"Nature play is superior at engendering a sense of self and a sense of place, allowing children to recognize both their independence and interdependence. Play in outdoor settings also exceeds indoor alternatives in fostering cognitive, emotional, and moral development. And individuals who spend abundant time playing outdoors as children are more likely to grow up with a strong attachment to place and an environmental ethic." - Scott D. Sampson, How to Raise a Wild Child: The Art and Science of Falling in Love with Nature
I began a nature and play-based education journey when my oldest was two years old. Mike, put the flow in motion while working from home and caring for our baby for a year. When Mike got promoted and needed to go into an office daily, we shifted, I transitioned from the classroom into a WFH job.
The transition was a steep learning curve. Everything around me was about playdates and [over]active parent involvement. And weeknight evenings (post-work) and weekends, I was that parent on the playground. But during the day, I needed to take calls, answer an email, or simply zone out while spending time with my baby boy. Although Mike assured me that our sweet baby was content exploring his natural environment, the guilt of not being completely present started to rise. That is until I read, this description in How to Raise a Wild Child: The Art and Science of Falling in Love with Nature:
“The day we visited, mothers were chatting comfortably on one of the benches while their children ran around happily exploring and playing games. The beauty of natural playgrounds is that they tap directly into children’s passions. In traditional playspaces constructed of metal and plastic, decisions about what to play are made by the designers. First you swing. Then you go down the slide.
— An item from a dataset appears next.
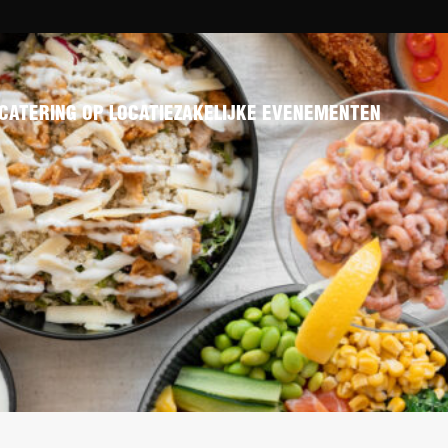
CATERING OP LOCATIE
ZAKELIJKE EVENEMENTEN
Too often, the result is competition, with kids arguing over who gets to do what, followed by frustration and tears. Conversely, in natural play areas, the child is boss. Imaginations are fired up as kids invent games with the available loose parts."― Scott D. Sampson
As an international studies major, I knew children from the African diaspora, and many cultures were left to their own devices in nature. Happily, playing, growing, learning. Still, the peer pressure of American playgrounds was real. But reading this book and similar resources put in motion my obsession with nature play-based learning. I was liberated from the weight of "adult-centered" play. I could lay out a blanket, set out delicious snacks, and allow my son tons of wander roam.
Transparent Moment: Many of my top-performing co-workers also had their children at home with them while they worked. We were able to form a tight-knit supportive community. Their direct manager was beyond supportive of their autonomous working schedules. That said, when he left - many of them also left. I'd be remiss not to remark on the power of management to either create an accepting space or one that is hostile towards working parents.
Many school districts are coming out with their plans for social distance learning. Many of those plans will have the majority, if not all, learning taking place within the home. I have my thoughts on this (and will be exploring later), and I completely understand the privilege of this entire conversation. But there is room for a conversation about allowing your child space to independently play (indoors and outdoors). Creating a rhythm where you work, unwind, have a cuppa tea, or have a conversation with friend while your children play in nature. You don't have to be a participant in the natural sense. The Forest School has been such a blessing in teaching me the power of child-led exploration.
Although, I am an advocate of removing distractions and being present with my children, as a working parent it's impossible to be present all the time.
"Be honest with yourself and your child if you can't be present in that moment. Let your child know another time that they can have your full attention." - Trina Greene Brown, Parenting for Liberation.
It's a paradigm shift going from two to three hours a weeknight with our children, where we are able to be present and engaged to transitioning to being together all day and trying to find the space to work and to create normalcy. That said, it's worth creating as much space as possible in your daily routine for your child to play independently without any interruptions or distractions.